Although the volume is insignificant, the demand for petroleum has not dropped since 2009 – the climax of the global economic crisis, IEA figures said.

The energy institute reiterated its forecast of a million barrel per day reduction in the call for crude oil produced by countries in the Organisation of the Petroleum Exporting Countries which Nigeria is a member of.

“For 2019 as a whole, crude demand is likely to decline for the firsttime since 2009, albeit by only 90 kb/d. This partly explains the relative weakness of crude prices for most of 2019,” the report said.

For the third quarter of 2019 however, global oil demand surged by 1.1m barrels daily.
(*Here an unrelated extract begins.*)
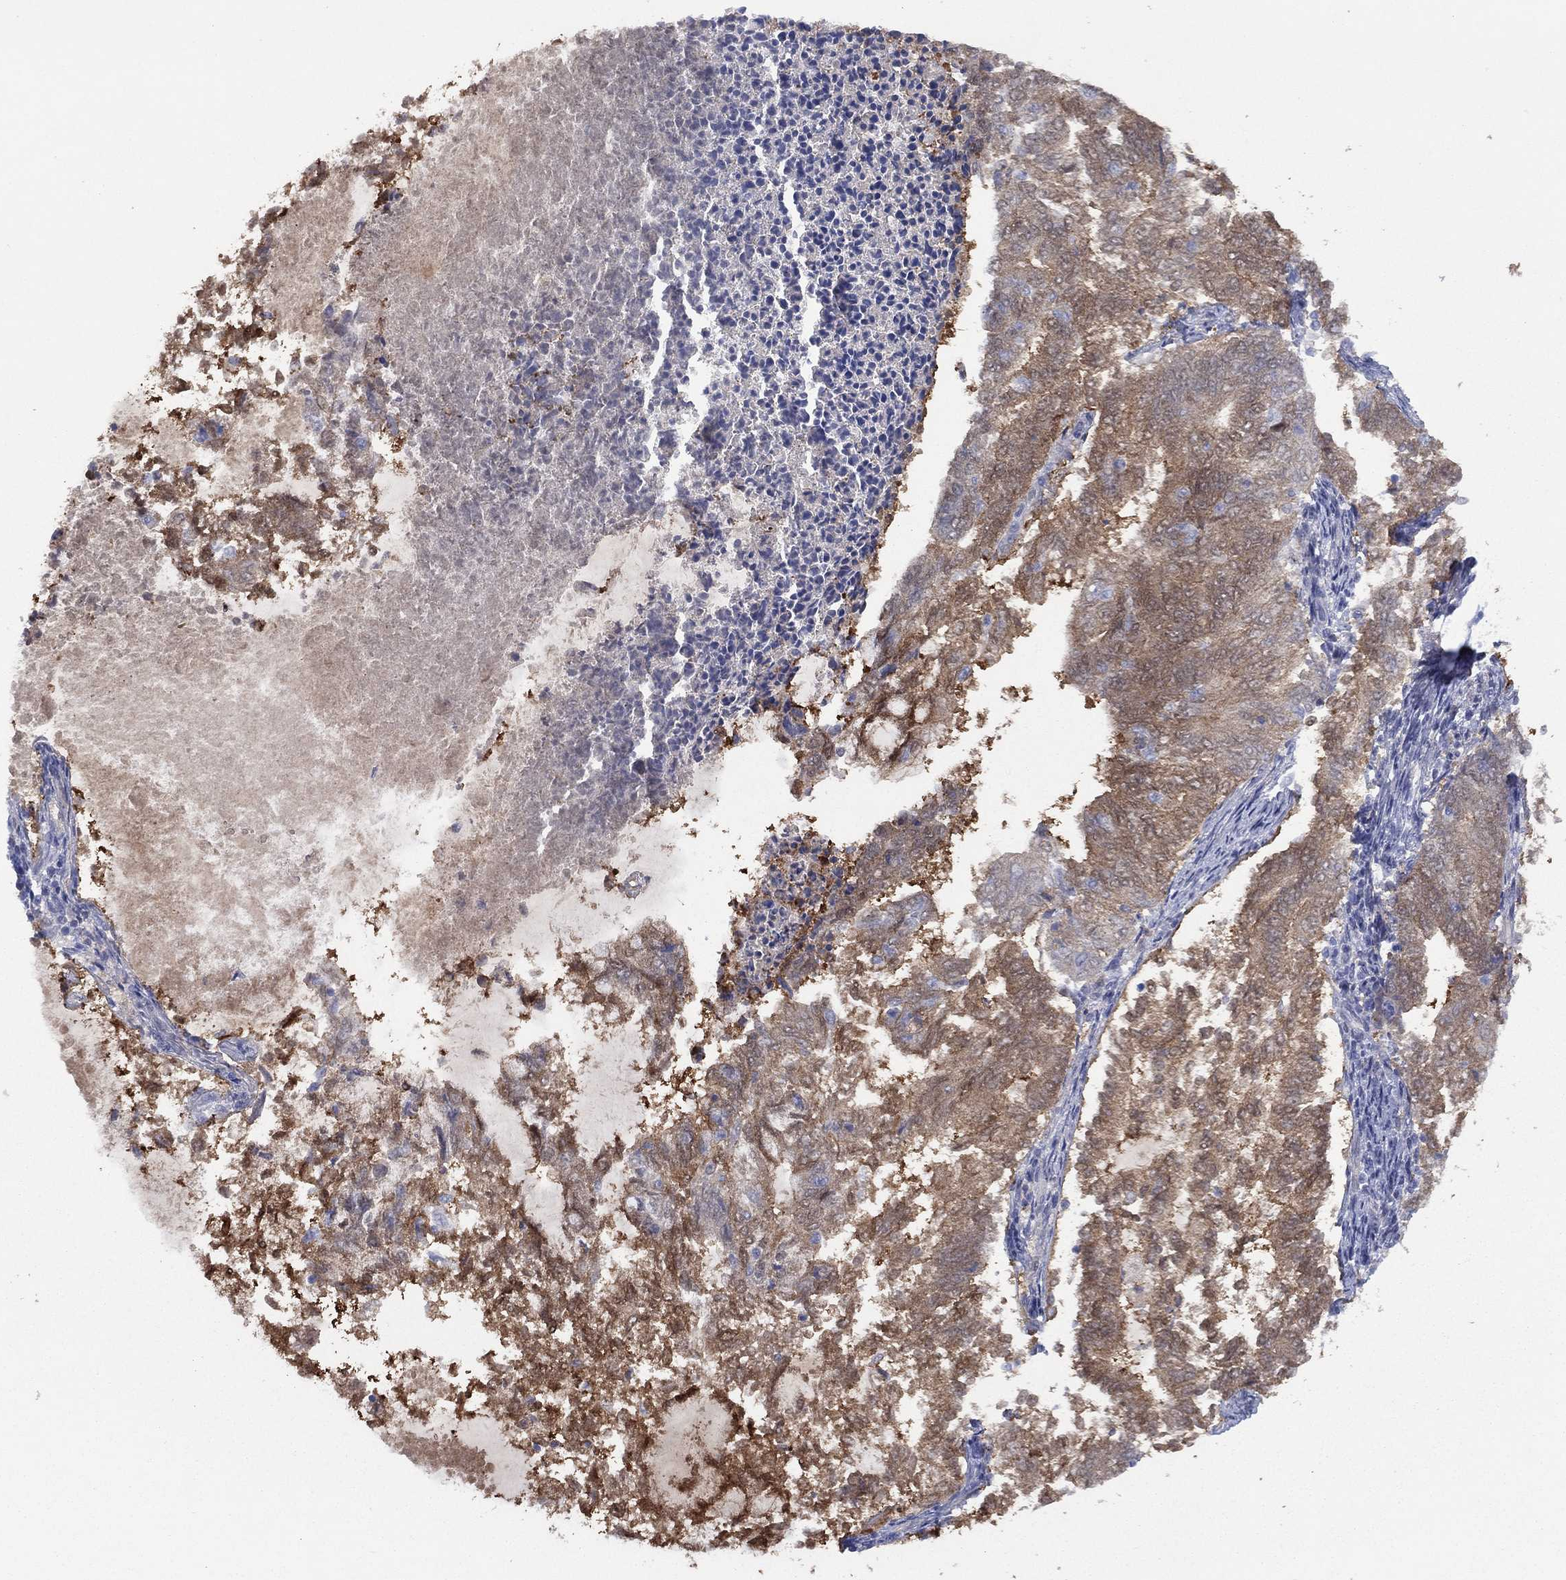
{"staining": {"intensity": "strong", "quantity": "25%-75%", "location": "cytoplasmic/membranous"}, "tissue": "endometrial cancer", "cell_type": "Tumor cells", "image_type": "cancer", "snomed": [{"axis": "morphology", "description": "Adenocarcinoma, NOS"}, {"axis": "topography", "description": "Endometrium"}], "caption": "Immunohistochemical staining of adenocarcinoma (endometrial) displays strong cytoplasmic/membranous protein staining in approximately 25%-75% of tumor cells.", "gene": "DDAH1", "patient": {"sex": "female", "age": 65}}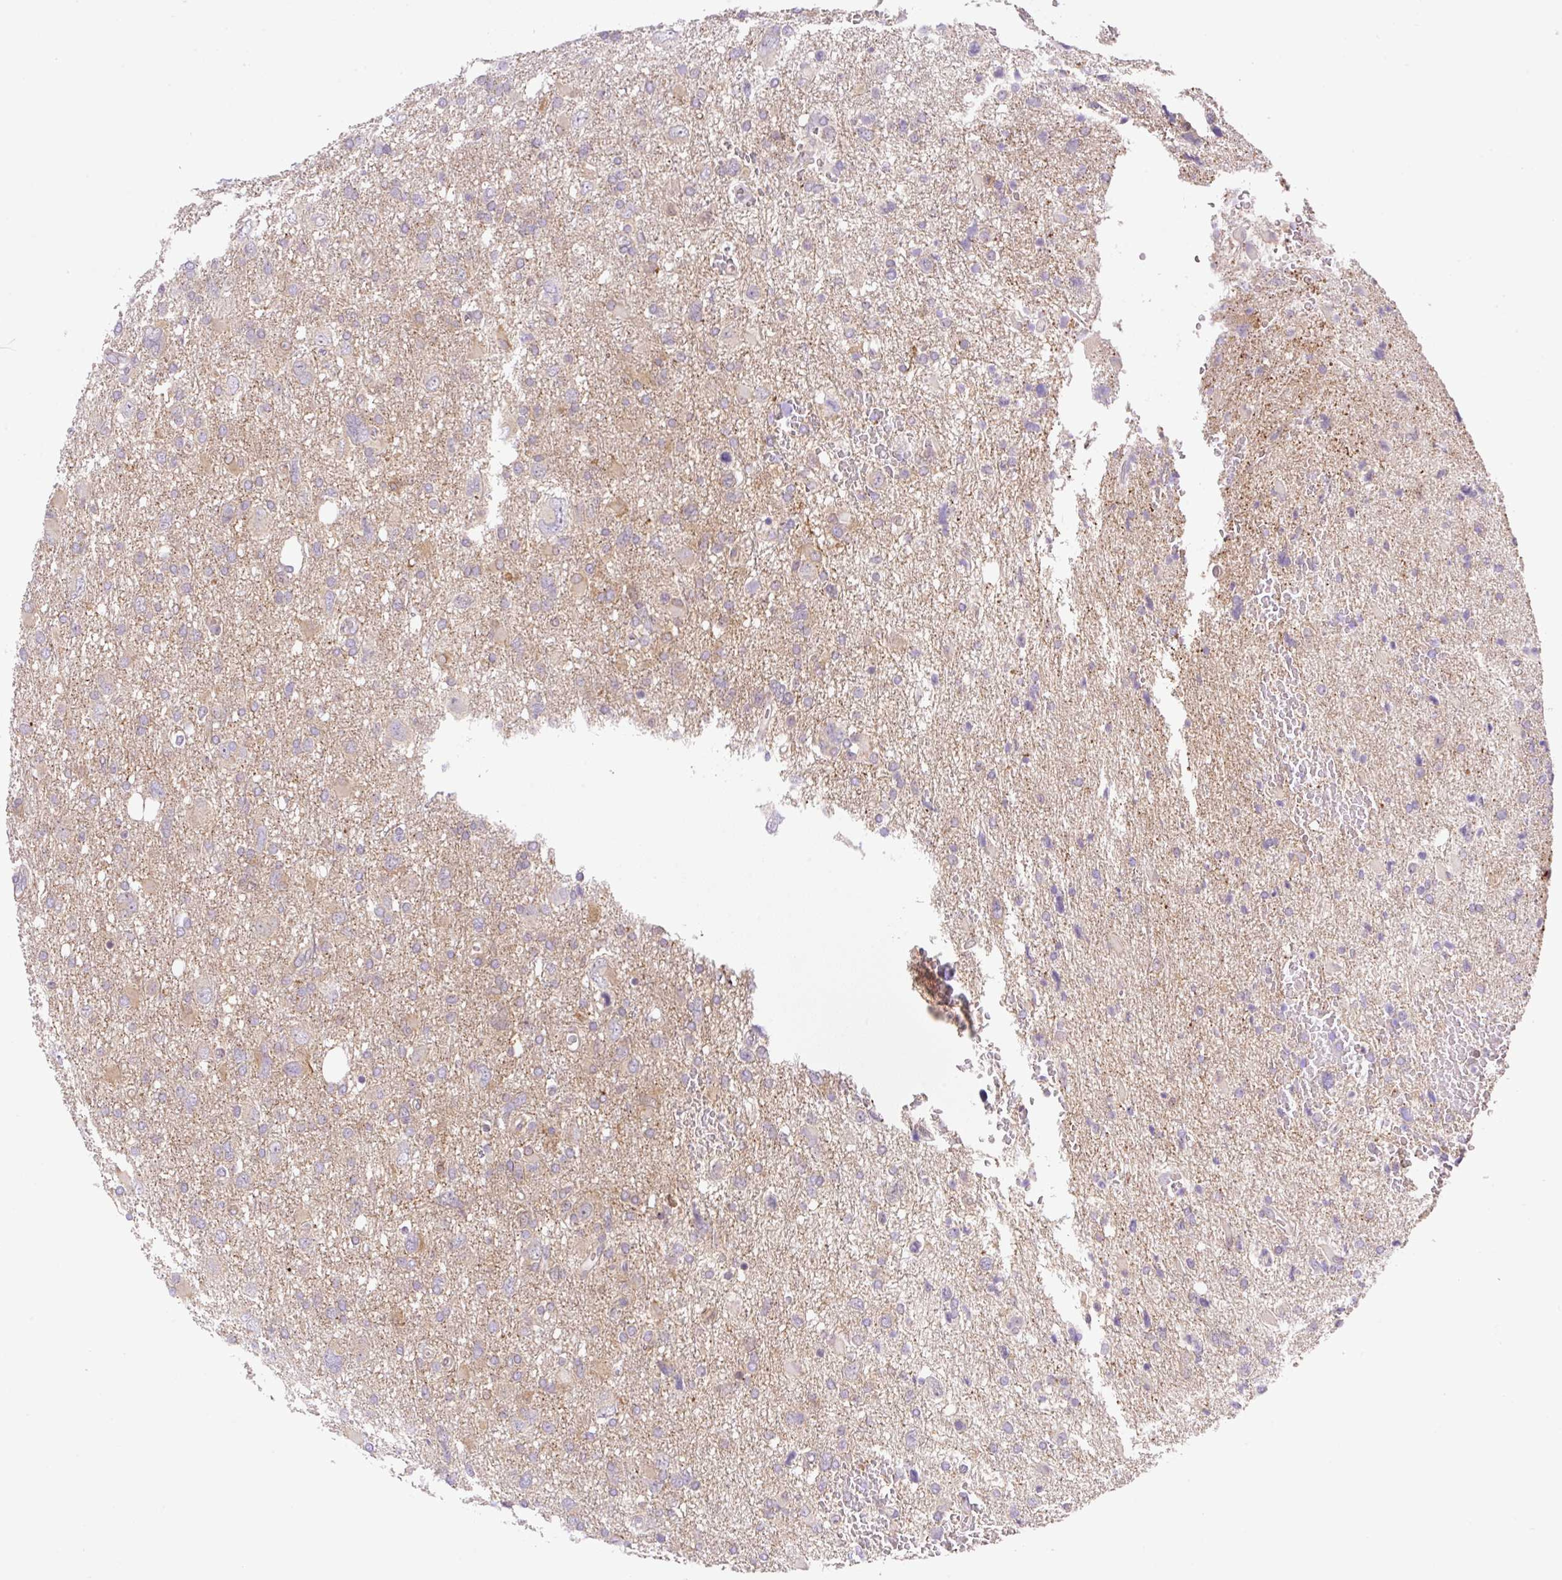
{"staining": {"intensity": "weak", "quantity": "25%-75%", "location": "cytoplasmic/membranous"}, "tissue": "glioma", "cell_type": "Tumor cells", "image_type": "cancer", "snomed": [{"axis": "morphology", "description": "Glioma, malignant, High grade"}, {"axis": "topography", "description": "Brain"}], "caption": "Immunohistochemical staining of human high-grade glioma (malignant) demonstrates low levels of weak cytoplasmic/membranous staining in approximately 25%-75% of tumor cells. Nuclei are stained in blue.", "gene": "CAMK2B", "patient": {"sex": "male", "age": 61}}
The IEA observed a decline in refining activities within the third quarter of 2019 as well. It said the volume of crude oil used by refiners and for direct burn in power generation declined by 300 kb/d through 3Q19.

The agency blamed the drop in the volume of crude burned by refineries on the ‘cyclical nature of refining that overproduces in some years and then slows down to clear product stock overhang.

On the supply side, the IEA said there was a 1.5 million increase in the volume of crude oil supplied to the market, thanks to Saudi Arabia. Countries outside OPEC and its Russian alliance — Canada, Norway, and the USA, also contributed to the increase in supply as well.

This is a reflection of the agency’s projection that demand for OPEC’s oil would reduce in 2020, while those outside the cartel will opt theirs to about 2.3m daily.

It said a new country – Guyana will join the burst and boom oil market.

The sole bright piece of news from a Nigerian angle in the oil market report for November 2019, is the easing off of the trade feud between the US and China, which caused the price of a barrel of Brent to rise by $2 to $62 on an average in October.